The Royal College of Nursing (RCN) is supporting a test case in the European Court of Human Rights, Strasbourg. If upheld, thousands could sue Government over unlawful ‘child protection’ sackings.
When ordering the three nurses to be reinstated, Mr Justice Wyn Williams ruled in the High Court that not giving them the chance to put their side of the story before they were sacked was a denial of their fundamental “right to be heard”. Jonathan Green, senior solicitor for the Royal College of Nursing (RCN), which is backing the nurses, said: “It seems alien to our justice system that
we have an area where we mete out punishment without carrying out an investigation.” Dr Peter Carter, the RCN’s chief executive, said: “The protection of children and vulnerable people is of the most critical importance but we have had long-standing concerns about the scheme’s procedural fairness.”
Tim Linehan of Nacro, who manages the criminal justice charity’s Change the Record campaign, said: “Many people are being provisionally barred on the basis of minor cautions, solely because the law requires this rather than because of any actual risk assessment of the individual.”
Background Statistics on ISA Autobarring
A 10-year ban is imposed automatically on anybody who receives a court conviction or a police caution for a specified range of offences under the system run by the Independent Safeguarding Authority (ISA), This ‘autobar’ impacts those being cautioned as well as convicted. Just under 1,000 people were punished by the ISA under the auto-bar rule in the seven weeks between the High Court case and the end of December 2010. One in three had been cautioned rather than convicted.
When the ISA was set up in January 2009, as part of the UK’s biggest overhaul of vetting arrangements, it inherited a list of 16,000 people barred from working. Since then the number has more than doubled, with a further 17,000 people added to the list – almost all of them under the auto-bar rule. Over a quarter had been cautioned, not convicted. At the same time, hundreds have appealed to the ISA against their bans and won their cases, raising questions over whether the punishment should ever have been imposed.
Just under 1,800 of the 13,150 people barred automatically last year have lodged a written appeal and so far 812 have been successful and removed from one or both of the barred lists.

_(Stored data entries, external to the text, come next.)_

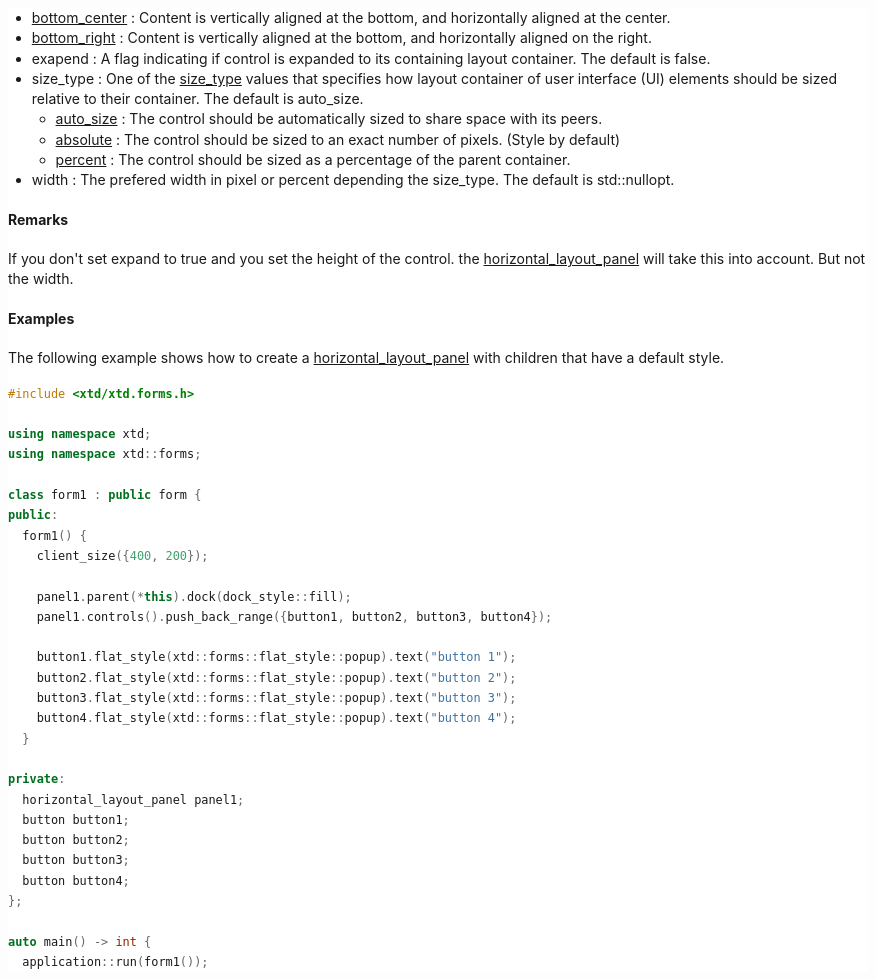   * [bottom_center](https://gammasoft71.github.io/xtd/reference_guides/latest/group__xtd__forms.html#gad8fe8984e9f4652c13654b2c4d7288f0) : Content is vertically aligned at the bottom, and horizontally aligned at the center.
  * [bottom_right](https://gammasoft71.github.io/xtd/reference_guides/latest/group__xtd__forms.html#gad8fe8984e9f4652c13654b2c4d7288f0) : Content is vertically aligned at the bottom, and horizontally aligned on the right.
* exapend : A flag indicating if control is expanded to its containing layout container. The default is false.
* size_type : One of the [size_type](https://gammasoft71.github.io/xtd/reference_guides/latest/group__xtd__forms.html#gab29b04bbaf914660d81ba98475d8a100) values that specifies how layout container of user interface (UI) elements should be sized relative to their container. The default is auto_size.
  * [auto_size](https://gammasoft71.github.io/xtd/reference_guides/latest/group__xtd__forms.html#gab29b04bbaf914660d81ba98475d8a100) : The control should be automatically sized to share space with its peers.
  * [absolute](https://gammasoft71.github.io/xtd/reference_guides/latest/group__xtd__forms.html#gab29b04bbaf914660d81ba98475d8a100) : The control should be sized to an exact number of pixels. (Style by default)
  * [percent](https://gammasoft71.github.io/xtd/reference_guides/latest/group__xtd__forms.html#gab29b04bbaf914660d81ba98475d8a100) : The control should be sized as a percentage of the parent container.
* width : The prefered width in pixel or percent depending the size_type. The default is std::nullopt.

#### Remarks

If you don't set expand to true and you set the height of the control. the [horizontal_layout_panel](https://gammasoft71.github.io/xtd/reference_guides/latest/classxtd_1_1forms_1_1horizontal__layout__panel.html) will take this into account.
But not the width.

#### Examples

The following example shows how to create a [horizontal_layout_panel](https://gammasoft71.github.io/xtd/reference_guides/latest/classxtd_1_1forms_1_1horizontal__layout__panel.html) with children that have a default style.

```cpp
#include <xtd/xtd.forms.h>

using namespace xtd;
using namespace xtd::forms;

class form1 : public form {
public:
  form1() {
    client_size({400, 200});
    
    panel1.parent(*this).dock(dock_style::fill);
    panel1.controls().push_back_range({button1, button2, button3, button4});
    
    button1.flat_style(xtd::forms::flat_style::popup).text("button 1");
    button2.flat_style(xtd::forms::flat_style::popup).text("button 2");
    button3.flat_style(xtd::forms::flat_style::popup).text("button 3");
    button4.flat_style(xtd::forms::flat_style::popup).text("button 4");
  }
  
private:
  horizontal_layout_panel panel1;
  button button1;
  button button2;
  button button3;
  button button4;
};

auto main() -> int {
  application::run(form1());
```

Further details of the RCN case
One of the nurses taking his case to the European Court of Human Rights in Strasbourg, named only as “Mr O”, was sacked last year after being cautioned when his wife left their children alone for a short time while he was at work – even though he was unaware that his wife had done this. In March last year, nine months after he accepted the caution, Mr O, a clinical nurse described as having “an exemplary record”, was informed that he had been automatically added to the Children’s and Adults’ Barred Lists for 10 years – the same period given to a murderer or a rapist. He remained on the lists and was unable to work until July following representations by the RCN.
Another of the nurses, “Mrs W”, was barred for 10 years in June after accepting a caution for leaving her 11-year-old son at home on his own when she went shopping. Her case was referred to the Nursing and Midwifery Council which found that she had no case to answer. But Mrs W was unable to work as an agency nurse and, as a single parent responsible for her son, struggled financially. She
was removed from the auto-bar list in August 2010, only after the RCN took up her case.
The third nurse, “Mr A”, accepted a caution for indecent assault after he kissed a colleague without their consent. In another case which led to a ban, a mother was cautioned for child neglect
after leaving her three-year old son in the care of her responsible 14-year-old son while she popped to the shops. Although only away from home briefly the authorities found out and the caution
led to her losing both her job as a health care assistant and a place on a nursing course.
Yet another mother was cautioned for child neglect after leaving her three children in the care of a seemingly responsible neighbour, a grandmother, while she took a relative to the airport. The neighbour left the children on their own for a while and the mother was barred from taking up a place on a nursing course.
And Rachael Parry, from Caerphilly, south Wales, was cautioned for leaving her daughter alone in the bath for a minute and a half when she went downstairs to get towels. She returned to find her daughter face-down in the bath. She gave mouth-to-mouth to revive her daughter and took her to hospital, where she made a full recovery, but although police and social services recognised
that she was a loving mother who had made a terrible mistake the CPS ordered that she be given a caution. This triggered an auto-bar which meant she could not do her degree course in criminology.